Para comprender este giro, debe recordarse el criterio previo. Bajo la jurisprudencia 2ª./J. 46/2018, la Corte consideraba inconstitucional el bloqueo unilateral si no derivaba estrictamente de compromisos internacionales. Aquella doctrina exigía el control de un juez o una solicitud formal de asistencia extranjera para validar la afectación patrimonial, asegurando que la medida tuviera un sustento de cooperación internacional.

La arquitectura jurídica mexicana evolucionó para enfrentar flujos ilícitos sofisticados, argumentando que depender de requerimientos foráneos paralizaba la inteligencia doméstica ante esquemas de corrupción locales. En respuesta, la reforma de 2022 a la LIC introdujo un procedimiento de audiencia administrativa. El fallo de 2026 validó este diseño, clasificando el bloqueo como una medida cautelar administrativa inmediata para proteger el sistema financiero, no como una sanción penal anticipada.

Este criterio se alinea con las Recomendaciones 4 y 6 del GAFI, que exigen a los Estados congelar activos vinculados al terrorismo "sin demora". La Corte reconoció que, en una economía digital de trazabilidad absoluta, el control judicial previo resulta inoperante ante la velocidad con la que se atomizan los activos ilícitos. Por ello, se emancipó a la UIF del tutelaje judicial preliminar, validando la sospecha basada en modelos de riesgo nacionales como fundamento suficiente para la actuación coercitiva.

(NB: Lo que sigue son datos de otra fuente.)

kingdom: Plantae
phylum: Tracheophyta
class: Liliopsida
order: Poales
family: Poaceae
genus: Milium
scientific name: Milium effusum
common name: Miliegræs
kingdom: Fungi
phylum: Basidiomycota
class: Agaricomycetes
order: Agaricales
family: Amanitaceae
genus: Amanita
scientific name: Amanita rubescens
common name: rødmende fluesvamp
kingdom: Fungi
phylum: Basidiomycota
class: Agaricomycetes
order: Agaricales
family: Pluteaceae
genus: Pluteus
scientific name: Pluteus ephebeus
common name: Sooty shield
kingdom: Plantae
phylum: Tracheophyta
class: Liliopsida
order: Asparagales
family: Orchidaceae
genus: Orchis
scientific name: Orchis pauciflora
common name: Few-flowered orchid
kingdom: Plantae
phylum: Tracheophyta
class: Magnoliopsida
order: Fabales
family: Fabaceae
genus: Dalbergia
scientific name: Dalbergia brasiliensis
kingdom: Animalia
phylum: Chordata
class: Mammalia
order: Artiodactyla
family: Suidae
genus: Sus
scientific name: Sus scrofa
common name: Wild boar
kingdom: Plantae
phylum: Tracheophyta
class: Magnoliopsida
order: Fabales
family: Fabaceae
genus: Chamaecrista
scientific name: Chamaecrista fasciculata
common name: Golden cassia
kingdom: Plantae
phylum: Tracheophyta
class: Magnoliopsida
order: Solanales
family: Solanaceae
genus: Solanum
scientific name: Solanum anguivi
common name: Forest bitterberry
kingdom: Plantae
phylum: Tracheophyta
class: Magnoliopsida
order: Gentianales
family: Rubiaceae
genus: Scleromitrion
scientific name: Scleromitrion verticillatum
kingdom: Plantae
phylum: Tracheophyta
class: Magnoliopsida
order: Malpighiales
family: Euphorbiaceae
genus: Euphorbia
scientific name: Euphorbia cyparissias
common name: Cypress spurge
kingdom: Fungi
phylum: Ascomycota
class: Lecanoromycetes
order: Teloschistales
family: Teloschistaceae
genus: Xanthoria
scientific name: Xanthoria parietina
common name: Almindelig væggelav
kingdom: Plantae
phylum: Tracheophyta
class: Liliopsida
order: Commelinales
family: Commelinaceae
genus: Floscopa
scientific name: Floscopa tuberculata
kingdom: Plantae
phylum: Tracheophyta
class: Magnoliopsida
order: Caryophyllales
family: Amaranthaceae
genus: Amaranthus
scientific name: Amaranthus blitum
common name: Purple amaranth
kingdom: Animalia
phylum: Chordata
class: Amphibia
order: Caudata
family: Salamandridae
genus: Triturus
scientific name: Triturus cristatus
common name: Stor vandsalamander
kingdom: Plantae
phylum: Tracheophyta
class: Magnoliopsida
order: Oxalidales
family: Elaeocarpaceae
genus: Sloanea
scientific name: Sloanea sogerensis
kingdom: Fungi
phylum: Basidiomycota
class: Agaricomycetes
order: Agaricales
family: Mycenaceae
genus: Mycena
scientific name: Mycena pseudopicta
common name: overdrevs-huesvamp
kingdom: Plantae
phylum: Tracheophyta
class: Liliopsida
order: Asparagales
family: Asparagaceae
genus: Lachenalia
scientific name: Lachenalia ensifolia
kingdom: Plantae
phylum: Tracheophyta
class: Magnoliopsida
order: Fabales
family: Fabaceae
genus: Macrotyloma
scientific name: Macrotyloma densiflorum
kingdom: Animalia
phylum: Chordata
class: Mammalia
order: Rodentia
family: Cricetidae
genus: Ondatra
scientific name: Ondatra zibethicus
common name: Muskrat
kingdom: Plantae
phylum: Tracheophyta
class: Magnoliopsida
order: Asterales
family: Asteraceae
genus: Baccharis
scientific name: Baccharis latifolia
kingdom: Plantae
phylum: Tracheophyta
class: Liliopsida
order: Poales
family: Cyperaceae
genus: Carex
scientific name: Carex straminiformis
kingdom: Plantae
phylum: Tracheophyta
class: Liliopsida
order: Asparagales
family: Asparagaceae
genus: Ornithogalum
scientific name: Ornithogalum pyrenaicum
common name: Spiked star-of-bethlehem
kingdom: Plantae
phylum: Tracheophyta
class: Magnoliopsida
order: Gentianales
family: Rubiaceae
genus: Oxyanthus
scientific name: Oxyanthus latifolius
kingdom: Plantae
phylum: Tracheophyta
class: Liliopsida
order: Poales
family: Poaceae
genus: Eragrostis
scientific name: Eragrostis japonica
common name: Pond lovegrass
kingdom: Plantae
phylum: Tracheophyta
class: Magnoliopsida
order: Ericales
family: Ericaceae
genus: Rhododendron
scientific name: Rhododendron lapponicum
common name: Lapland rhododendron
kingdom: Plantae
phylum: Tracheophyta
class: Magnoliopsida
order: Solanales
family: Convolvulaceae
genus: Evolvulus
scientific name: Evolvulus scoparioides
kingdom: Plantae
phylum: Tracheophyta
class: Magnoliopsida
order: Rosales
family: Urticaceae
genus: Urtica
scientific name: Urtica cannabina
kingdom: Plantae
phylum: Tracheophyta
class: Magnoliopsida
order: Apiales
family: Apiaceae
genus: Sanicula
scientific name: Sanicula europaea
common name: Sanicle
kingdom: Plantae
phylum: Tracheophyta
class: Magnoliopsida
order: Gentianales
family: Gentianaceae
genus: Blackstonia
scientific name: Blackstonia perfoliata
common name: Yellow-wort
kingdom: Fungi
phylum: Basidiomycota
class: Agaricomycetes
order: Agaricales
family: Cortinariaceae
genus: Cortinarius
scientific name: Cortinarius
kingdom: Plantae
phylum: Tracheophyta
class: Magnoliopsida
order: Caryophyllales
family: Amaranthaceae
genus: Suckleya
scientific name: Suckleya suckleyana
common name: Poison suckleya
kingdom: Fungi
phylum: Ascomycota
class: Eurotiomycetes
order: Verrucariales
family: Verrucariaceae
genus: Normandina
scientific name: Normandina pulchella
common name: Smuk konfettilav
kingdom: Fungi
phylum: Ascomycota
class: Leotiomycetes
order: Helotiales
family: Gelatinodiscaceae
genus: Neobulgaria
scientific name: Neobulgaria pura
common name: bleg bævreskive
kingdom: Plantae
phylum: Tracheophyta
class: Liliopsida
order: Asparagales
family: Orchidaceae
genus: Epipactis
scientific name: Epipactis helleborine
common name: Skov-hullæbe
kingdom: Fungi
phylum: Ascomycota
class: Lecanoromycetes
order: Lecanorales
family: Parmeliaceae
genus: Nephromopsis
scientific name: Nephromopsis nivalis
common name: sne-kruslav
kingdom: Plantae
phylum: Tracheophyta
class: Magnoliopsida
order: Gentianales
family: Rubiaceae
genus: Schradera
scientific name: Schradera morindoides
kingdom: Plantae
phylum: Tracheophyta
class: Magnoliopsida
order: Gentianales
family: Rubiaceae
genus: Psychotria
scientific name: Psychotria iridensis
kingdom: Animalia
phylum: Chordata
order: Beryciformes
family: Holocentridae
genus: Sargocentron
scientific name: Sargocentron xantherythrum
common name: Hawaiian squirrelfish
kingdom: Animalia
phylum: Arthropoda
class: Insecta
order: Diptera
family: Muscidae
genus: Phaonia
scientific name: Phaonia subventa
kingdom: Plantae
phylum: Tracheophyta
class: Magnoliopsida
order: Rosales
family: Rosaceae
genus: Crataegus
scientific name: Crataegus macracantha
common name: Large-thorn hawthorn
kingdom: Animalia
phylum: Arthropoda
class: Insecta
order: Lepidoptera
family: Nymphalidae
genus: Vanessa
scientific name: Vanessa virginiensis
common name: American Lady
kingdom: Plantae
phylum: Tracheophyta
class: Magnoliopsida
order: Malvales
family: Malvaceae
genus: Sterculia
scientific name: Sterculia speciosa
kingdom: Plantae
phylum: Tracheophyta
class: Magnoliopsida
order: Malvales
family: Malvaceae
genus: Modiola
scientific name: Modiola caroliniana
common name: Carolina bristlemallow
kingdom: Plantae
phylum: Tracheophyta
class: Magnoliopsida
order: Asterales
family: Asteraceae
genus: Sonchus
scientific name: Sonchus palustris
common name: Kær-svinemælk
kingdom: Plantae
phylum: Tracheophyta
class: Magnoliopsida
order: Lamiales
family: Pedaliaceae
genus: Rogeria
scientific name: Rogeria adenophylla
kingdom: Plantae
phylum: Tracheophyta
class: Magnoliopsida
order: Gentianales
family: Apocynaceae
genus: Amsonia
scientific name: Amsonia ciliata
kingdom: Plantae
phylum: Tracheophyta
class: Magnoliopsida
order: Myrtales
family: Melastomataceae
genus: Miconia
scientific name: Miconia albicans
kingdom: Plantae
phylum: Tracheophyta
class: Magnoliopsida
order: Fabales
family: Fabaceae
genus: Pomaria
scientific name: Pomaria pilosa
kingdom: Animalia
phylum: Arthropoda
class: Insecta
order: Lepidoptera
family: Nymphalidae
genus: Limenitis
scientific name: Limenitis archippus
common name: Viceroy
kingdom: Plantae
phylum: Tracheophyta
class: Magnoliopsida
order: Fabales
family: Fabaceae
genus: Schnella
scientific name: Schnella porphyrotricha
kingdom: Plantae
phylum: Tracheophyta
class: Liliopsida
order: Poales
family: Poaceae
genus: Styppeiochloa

Desde la política criminal, el cambio de criterio responde a la necesidad de actuar con la agilidad que el blanqueo de capitales exige. Un sistema dependiente de la cooperación internacional subordinaba la soberanía nacional y era inoperante frente a la realidad local. No obstante, la legitimidad del objetivo no subsana la precariedad del método, que debilita la seguridad jurídica de los usuarios financieros.

La práctica forense revela que delegar la notificación en los bancos —sin aviso personal de la autoridad— genera una penumbra informativa que obstaculiza la defensa. Además, la carga dinámica de la prueba obliga al afectado a demostrar la licitud de sus recursos ante indicios unilaterales y bajo plazos asfixiantes. Este pragmatismo preventivo desplaza la presunción de inocencia, arriesgando la viabilidad económica del sector formal.

En última instancia, México ha dado un paso decisivo hacia la eficacia punitiva administrativa, pero ha dejado pendiente la consolidación de un sistema integral de pesos y contrapesos. Para que este nuevo paradigma no degenere en arbitrariedad, es imperativo construir un andamiaje de control posterior mucho más robusto que el actual. El sostenimiento de este modelo dependerá de la integridad técnica de la Secretaría de Hacienda y de la creación de mecanismos claros de rendición de cuentas y reparación del daño para los casos en que la sospecha resulte infundada.